▸ **Supplied records**
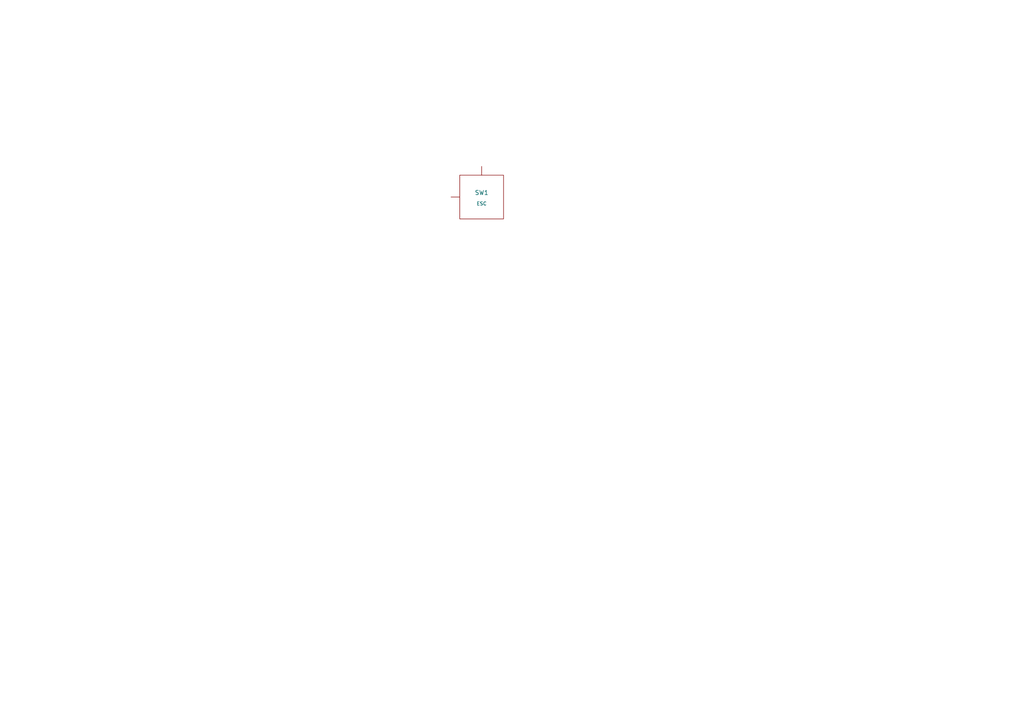
<source format=kicad_sch>
(kicad_sch (version 20230121) (generator eeschema)

  (uuid c654ae87-8590-42f7-90ee-39877af78718)

  (paper "A4")

  


  (symbol (lib_id "acheronSymbols:MXSwitch") (at 139.7 57.15 0) (unit 1)
    (in_bom no) (on_board yes) (dnp no)
    (uuid 1fcd5b98-031b-4f17-95de-1ba54bde1db5)
    (property "Reference" "SW1" (at 139.7 55.88 0)
      (effects (font (size 1.27 1.27)))
    )
    (property "Value" "ESC" (at 139.7 59.055 0)
      (effects (font (size 0.9906 0.9906)))
    )
    (property "Footprint" "acheron_MX_SolderMask:MX100" (at 139.7 57.15 0)
      (effects (font (size 1.27 1.27)) hide)
    )
    (property "Datasheet" "" (at 139.7 57.15 0)
      (effects (font (size 1.27 1.27)) hide)
    )
    (pin "1" (uuid 1cee5fb6-4e07-4aed-9d71-b6f144b78d29))
    (pin "2" (uuid 8ba3b55c-c2bf-4357-a8d4-9e9d4b786033))
    (instances
      (project "working."
        (path "/c654ae87-8590-42f7-90ee-39877af78718"
          (reference "SW1") (unit 1)
        )
      )
    )
  )

  (sheet_instances
    (path "/" (page "1"))
  )
)

</source>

▸ **About this task**
Quote the records in full and exactly; skip any image.

▸ **Your response**
<source format=kicad_sch>
(kicad_sch (version 20230121) (generator eeschema)

  (uuid c654ae87-8590-42f7-90ee-39877af78718)

  (paper "A4")

  


  (symbol (lib_id "acheronSymbols:MXSwitch") (at 139.7 57.15 0) (unit 1)
    (in_bom no) (on_board yes) (dnp no)
    (uuid 1fcd5b98-031b-4f17-95de-1ba54bde1db5)
    (property "Reference" "SW1" (at 139.7 55.88 0)
      (effects (font (size 1.27 1.27)))
    )
    (property "Value" "ESC" (at 139.7 59.055 0)
      (effects (font (size 0.9906 0.9906)))
    )
    (property "Footprint" "acheron_MX_SolderMask:MX100" (at 139.7 57.15 0)
      (effects (font (size 1.27 1.27)) hide)
    )
    (property "Datasheet" "" (at 139.7 57.15 0)
      (effects (font (size 1.27 1.27)) hide)
    )
    (pin "1" (uuid 1cee5fb6-4e07-4aed-9d71-b6f144b78d29))
    (pin "2" (uuid 8ba3b55c-c2bf-4357-a8d4-9e9d4b786033))
    (instances
      (project "working."
        (path "/c654ae87-8590-42f7-90ee-39877af78718"
          (reference "SW1") (unit 1)
        )
      )
    )
  )

  (sheet_instances
    (path "/" (page "1"))
  )
)

</source>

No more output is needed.